Everyone has opinions about which jobs AI will replace. We built a composite score instead, weighting three peer-reviewed frameworks: Eloundou et al. (50%), Microsoft Research (30%), and Felten et al. (20%). Each role gets a score from 0 (fully AI-proof) to 100 (fully automatable).

Every score on getCourage comes with its methodology visible. No black boxes.

The Full Ranking

From most resistant to most exposed:

  • Engineering Manager — 33/100. Leadership, hiring, conflict resolution, and organizational design are fundamentally human skills. Our data classifies them all as “resistant.”
  • Product Manager — 43/100. Strategy, user empathy, and stakeholder management resist automation.
  • Security Engineer — 45/100. Penetration testing, threat modeling, and incident response require adversarial creativity.
  • DevOps / SRE — 48/100. On-call incident response and infrastructure debugging are hard to hand off to AI.
  • Platform Engineer — 50/100. Similar to DevOps but with more automation-friendly infrastructure-as-code work.
  • ML Engineer — 51/100. Ironic — the people building AI have moderate exposure because parts of MLOps are repetitive.
  • Cloud Architect — 52/100. Architecture decisions are resistant; cloud configuration is less so.
  • QA Engineer — 55/100. Manual testing is vulnerable; test strategy and exploratory testing are resistant.
  • Mobile Engineer — 59/100. UI generation is vulnerable, but platform-specific performance optimization is resistant.
  • Backend Engineer — 60/100. CRUD is vulnerable; distributed systems are resistant.
  • Data Scientist — 61/100. Routine analysis is automatable; experimental design and causal inference are not.
  • Software Engineer — 62/100. The broadest role — exposure depends heavily on what you actually do.
  • Full-Stack Engineer — 62/100. Same score as SWE — broad surface area means mixed exposure.
  • Data Engineer — 64/100. ETL pipelines and data migration are among the most automatable engineering tasks.
  • Frontend Engineer — 65/100. HTML, CSS, and basic UI patterns are vulnerable. Accessibility and performance are not.
  • Data Analyst — 67/100. SQL queries, basic visualizations, and report generation are well within AI capabilities today.

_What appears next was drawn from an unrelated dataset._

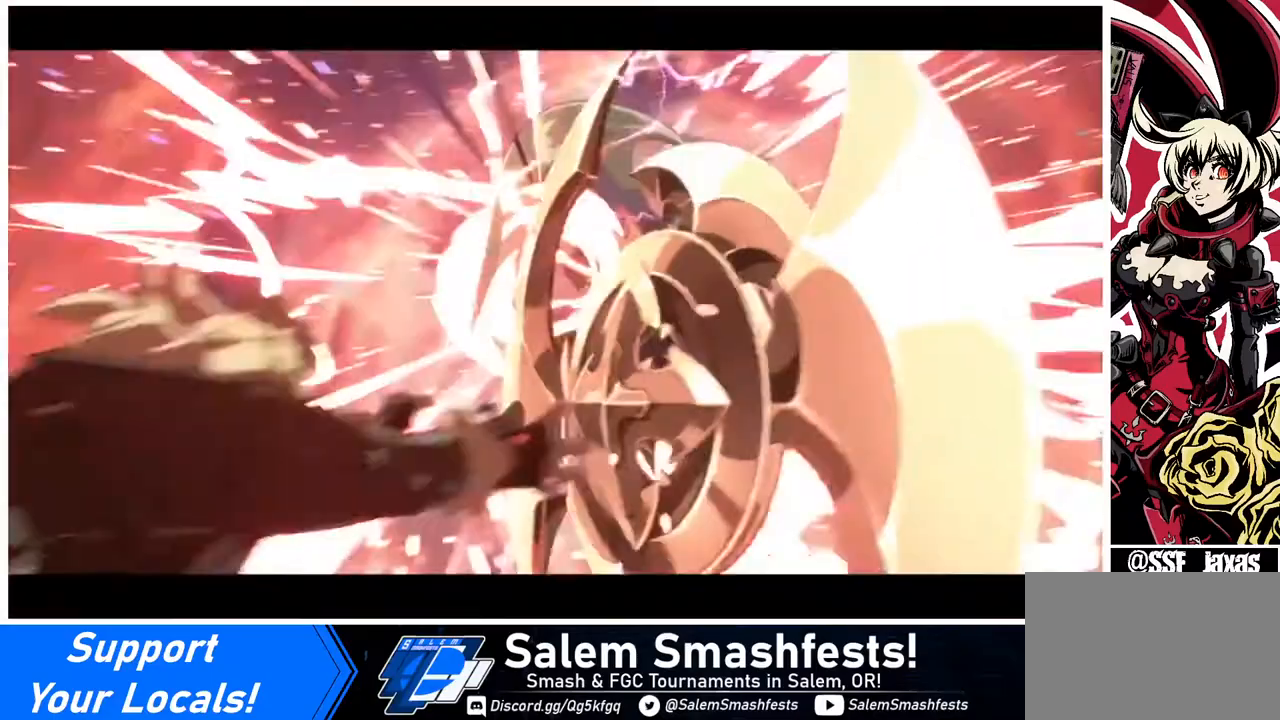
{"buttons": ["DPAD_RIGHT"], "events": [[240, "DPAD_RIGHT", "down"]]}
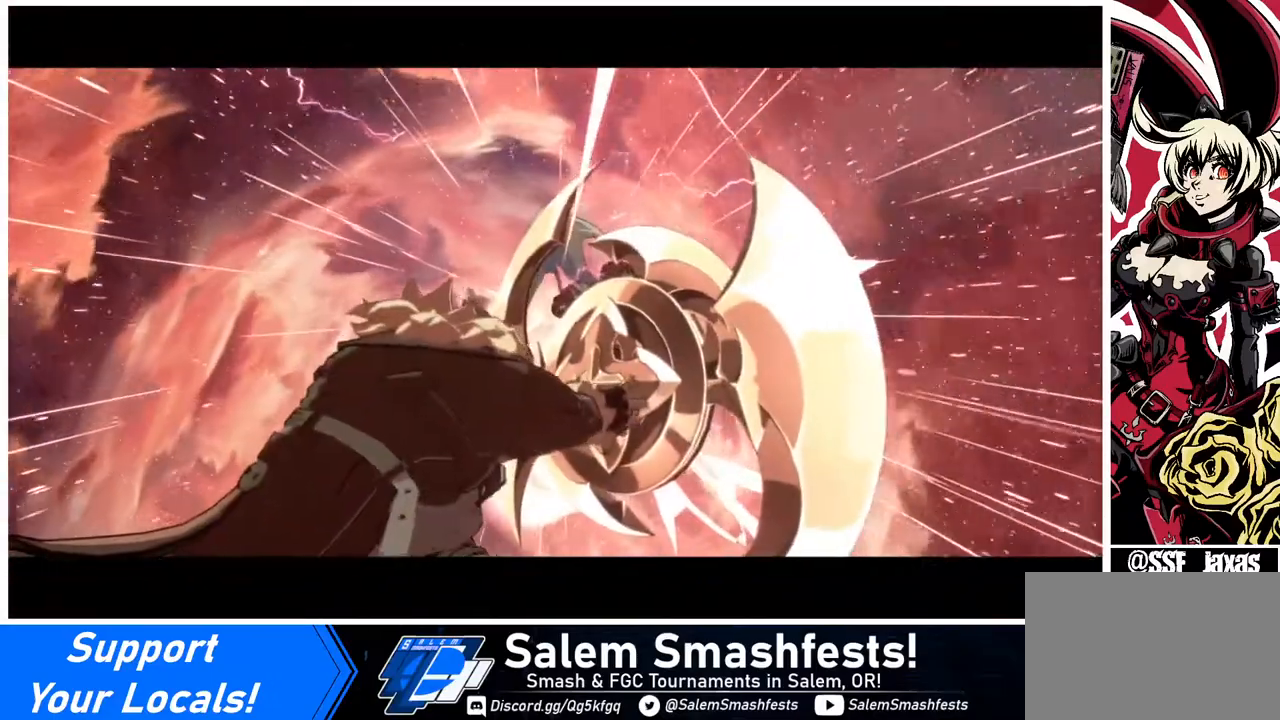
{"buttons": [], "events": [[40, "DPAD_RIGHT", "up"]]}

What “Exposure” Actually Means

A score of 67 doesn't mean Data Analysts disappear. It means a significant portion of the role's current tasks can be assisted or automated by AI. The humans who remain will focus on the parts AI can't do: asking the right questions, interpreting ambiguous results, and communicating findings to non-technical stakeholders.

The Four Resilience Categories

We classify every skill into four categories:

  • Amplifier — AI makes you more productive. Machine learning, deep learning, PyTorch, NLP, prompt engineering. These skills become more valuable as AI improves.
  • Resistant — Hard to automate. System design, software architecture, leadership, communication, security, debugging, performance optimization.
  • Vulnerable — AI can replicate well. HTML/CSS, documentation, manual testing, data entry, basic REST APIs, localization.
  • Neutral — Uncertain impact. Most programming languages and frameworks fall here — AI changes how you use them, but doesn't eliminate the need.

The career strategy is clear: invest in amplifier and resistant skills. Don't build your identity around vulnerable ones.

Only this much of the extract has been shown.